Novartis to Pay $25 Million Neither Admit Nor Deny SEC China FCPA Charges

Novartis will pay $25 million to settle charges that it bribed Chinese health care officials in violation of the Foreign Corrupt Practices Act (FCPA).

Cravath Partner Rachel Skaistis

Cravath Partner
Rachel Skaistis

The company neither admitted nor denied the charges.

Novartis was represented by Rachel Skaistis of Cravath in New York.

The Securities and Exchange Commission (SEC) alleged that certain employees and agents of Novartis subsidiaries conducting business in China engaged in transactions and provided things of value to foreign officials, principally healthcare professionals.

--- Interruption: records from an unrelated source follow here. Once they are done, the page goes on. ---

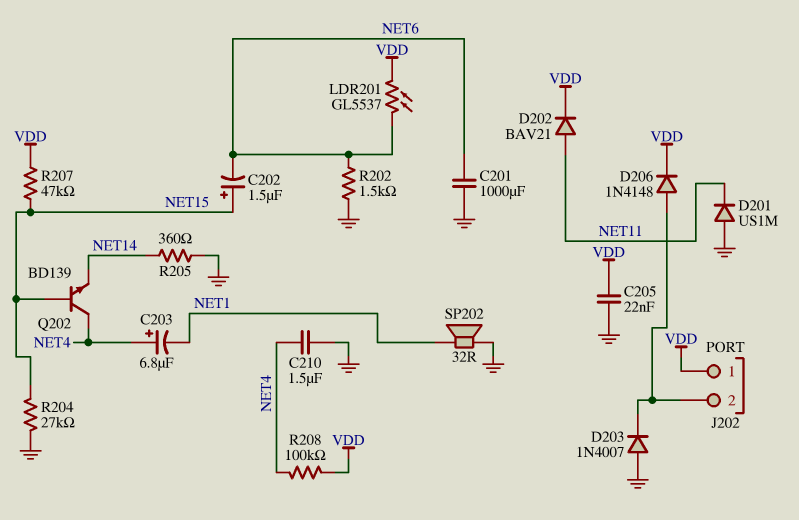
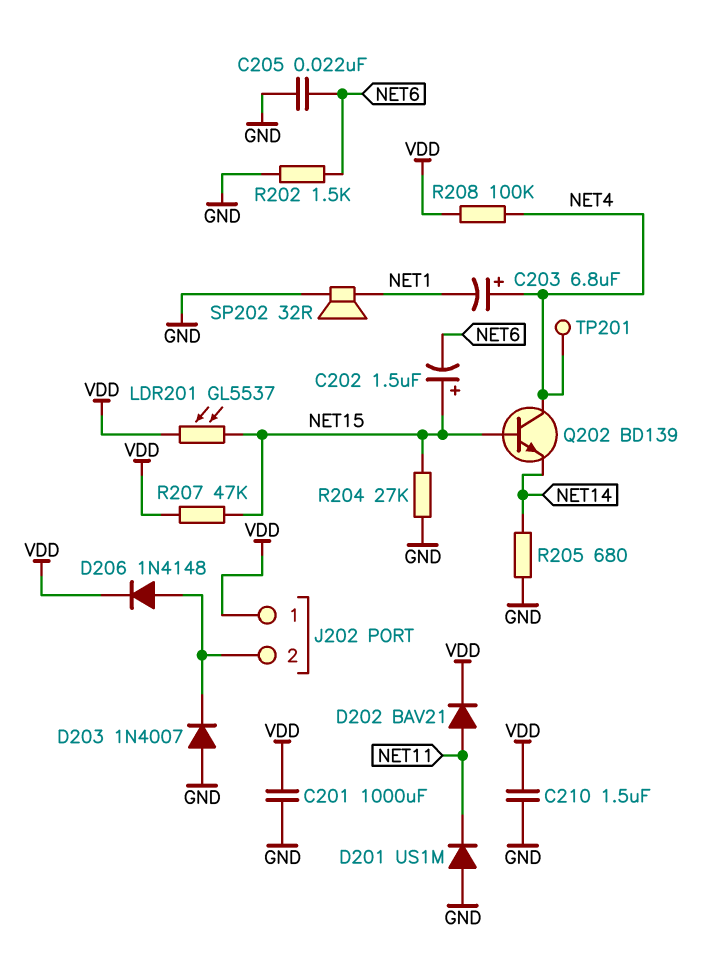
C201: 1000uF (GND, NET6) -> 1000uF (GND, VDD)
C205: 22nF (GND, VDD) -> 22nF (GND, NET6)
C210: 1.5uF (GND, NET4) -> 1.5uF (GND, VDD)
LDR201: GL5537 (NET6, VDD) -> GL5537 (NET15, VDD)
R205: 360 (GND, NET14) -> 680 (GND, NET14)
TP201: none -> test point (NET4)

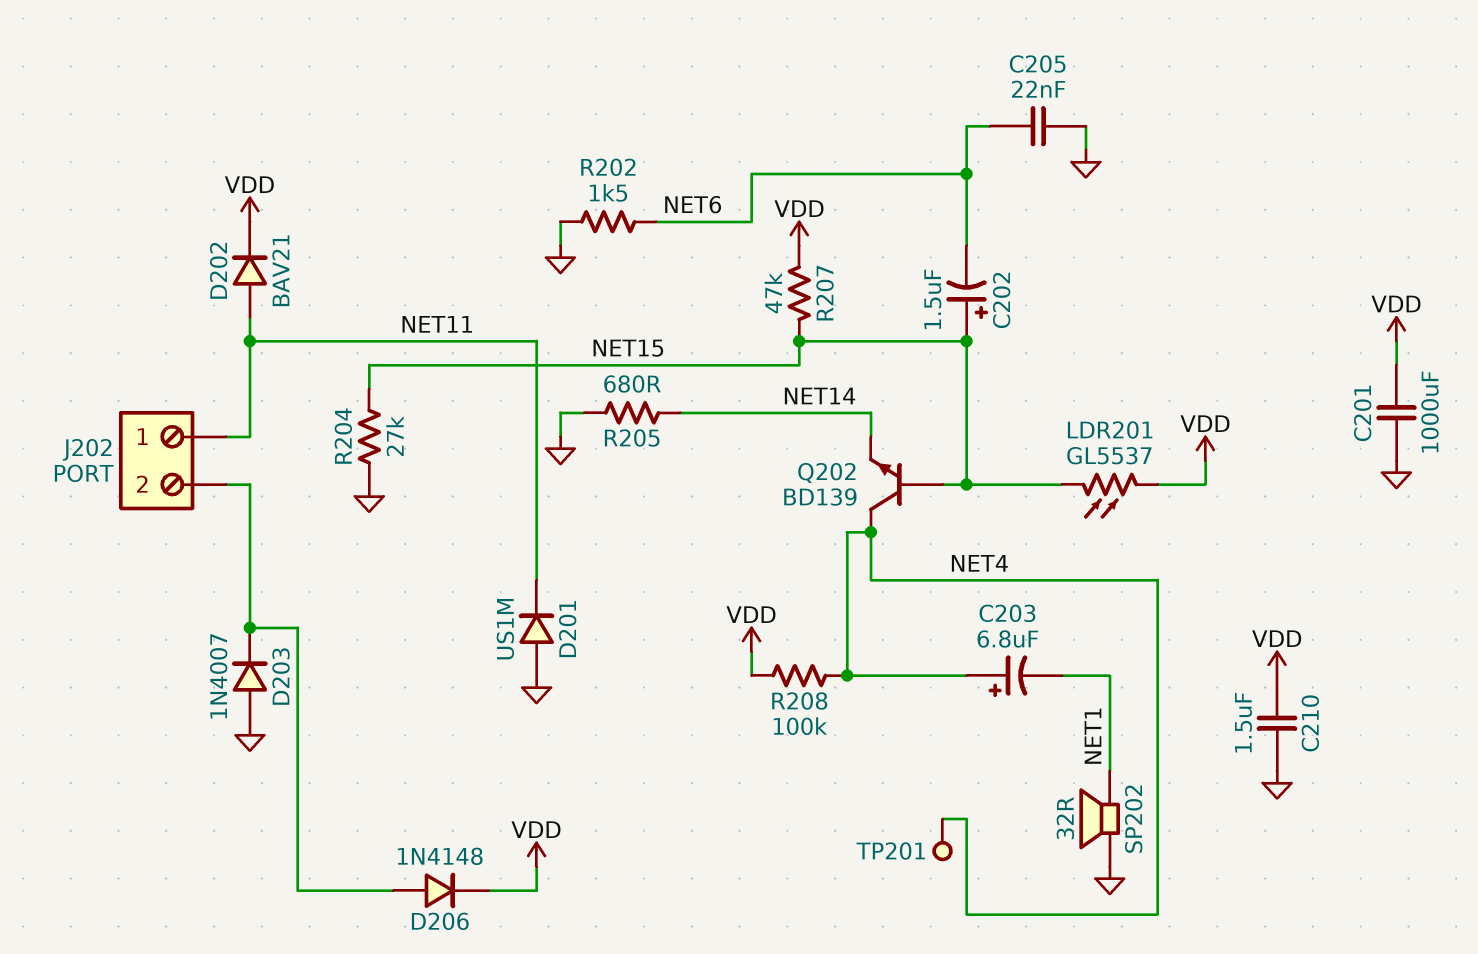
J202 pin 1: VDD -> NET11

These payments took varied forms and were intended to influence the health care professionals and thereby increase sales of Novartis pharmaceutical products.

Employees and managers in the involved subsidiaries attempted to conceal the true nature of the transactions through the use of complicit third parties and by improperly recording the relevant transactions on the books and records of the respective subsidiaries, which were consolidated in the financial reports of Novartis.

Examples include improperly recording the payments as legitimate expenses for travel and entertainment, conferences, lecture fees, marketing events, educational seminars, and medical studies.

Novartis also failed to devise and maintain an effective system of internal accounting controls or an effective anti-corruption compliance program.

The SEC alleged that as part of its normal business operations, Novartis unit Sandoz China hired local Chinese travel companies to arrange transportation, accommodations, and meals for Chinese officials in connection with education events. However, in many instances, the actual trips did not include an educational purpose or the scientific and educational components were minimal in comparison to the sightseeing or recreational activities, and were instead a method of influencing the Chinese health care professionals.

The SEC alleged that the related expenses were approved and paid with little or no supporting documentation. For example, in 2009, Sandoz China sponsored twenty Chinese HCPs to attend the American College of Surgeons 95th Annual Clinical Congress in Chicago.

While the Clinical Congress was devoted to educational purposes, the professionals were also provided purely sightseeing or recreational activities, such as an excursion to Niagara Falls.

Sandoz China also paid for travel to the U.S. for spouses of the Chinese professionals, $150 in “pocket” or “walking around” money, and cover charges at a strip club.

A senior manager of Sandoz China and other Sandoz China employees accompanied the HCPs to Chicago.

In 2011, a Chinese travel company submitted several invoices totaling approximately $25,000 ostensibly in connection with lectures by one of the Chinese professionals to other professionals.

The invoices were paid and recorded as legitimate expenses despite the lack of any confirmation that the lecture was organized by Sandoz China and held in the venue for which an invoice was submitted and that the lecture was attended by the Chinese professionals.